Prep the oven. Preheat the oven to 350ºF. Generously grease your loaf pan using butter or cooking spray.
Combine the dry ingredients. In a medium mixing bowl, sift together the cake flour, vanilla pudding mix (in dry powdered form), baking powder, and salt.
Combine the wet ingredients. In a larger mixing bowl, whip together the butter, sugar, eggs, and almond extract for a few minutes, until the mixture turns light yellow.
Mix the cake batter. Beat in half of the milk and half of the sifted flour mixture, then beat in the remaining milk and flour mixture. Whip until the batter is smooth and creamy. Rinse and dry the medium mixing bowl that you used for the sifted flour; you’ll need it again soon.

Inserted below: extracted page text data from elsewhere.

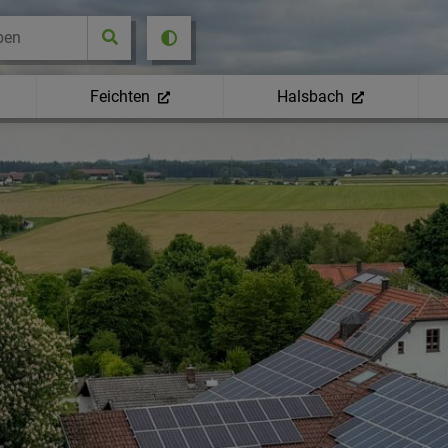
Feichten
Halsbach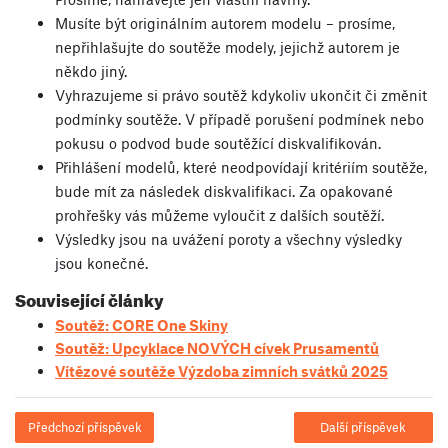
Musíte být originálním autorem modelu – prosíme,
nepřihlašujte do soutěže modely, jejichž autorem je
někdo jiný.
Vyhrazujeme si právo soutěž kdykoliv ukončit či změnit
podmínky soutěže. V případě porušení podmínek nebo
pokusu o podvod bude soutěžící diskvalifikován.
Přihlášení modelů, které neodpovídají kritériím soutěže,
bude mít za následek diskvalifikaci. Za opakované
prohřešky vás můžeme vyloučit z dalších soutěží.
Výsledky jsou na uvážení poroty a všechny výsledky
jsou konečné.
Související články
Soutěž: CORE One Skiny
Soutěž: Upcyklace NOVÝCH cívek Prusamentů
Vítězové soutěže Výzdoba zimních svátků 2025
Předchozí příspěvek
Další příspěvek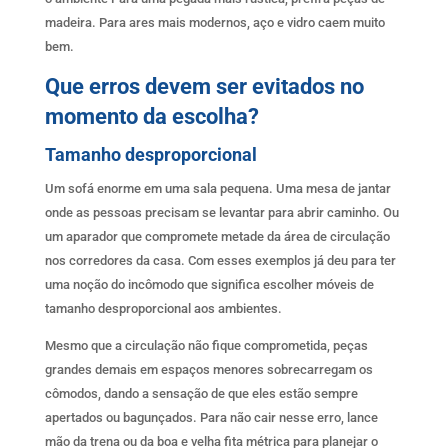
madeira. Para ares mais modernos, aço e vidro caem muito
bem.
Que erros devem ser evitados no
momento da escolha?
Tamanho desproporcional
Um sofá enorme em uma sala pequena. Uma mesa de jantar
onde as pessoas precisam se levantar para abrir caminho. Ou
um aparador que compromete metade da área de circulação
nos corredores da casa. Com esses exemplos já deu para ter
uma noção do incômodo que significa escolher móveis de
tamanho desproporcional aos ambientes.
Mesmo que a circulação não fique comprometida, peças
grandes demais em espaços menores sobrecarregam os
cômodos, dando a sensação de que eles estão sempre
apertados ou bagunçados. Para não cair nesse erro, lance
mão da trena ou da boa e velha fita métrica para planejar o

Make it chocolatey. In a small bowl, whisk together the cocoa powder and 1/3 cup of very hot water until smooth. Pour a little less than half of the prepared vanilla cake batter into the medium mixing bowl that you rinsed out. Whisk in the cocoa powder mixture till fully combined and smooth. This is your chocolate marbling batter. Reserve the rest of the batter, as this is your light cake marbling batter.
Assemble. Alternate adding the light and dark cake batters into your loaf pan. Then, use a toothpick or a knife to swirl the two batters together to marble them.
Bake. Bake the marble cake at 350 degrees for 45-55 minutes, or until a toothpick inserted in the center comes out clean.
Cool. Remove from the oven and cool in the pan on a wire rack for 10-15 minutes. Gently remove the cake from the pan and let it cool completely on the rack.
Notes
This cake will keep at room temperature for 3-4 days. Wrap in plastic wrap or foil to seal in the moisture, or keep it inside an airtight container.
To extend shelf life, keep the cake in the refrigerator.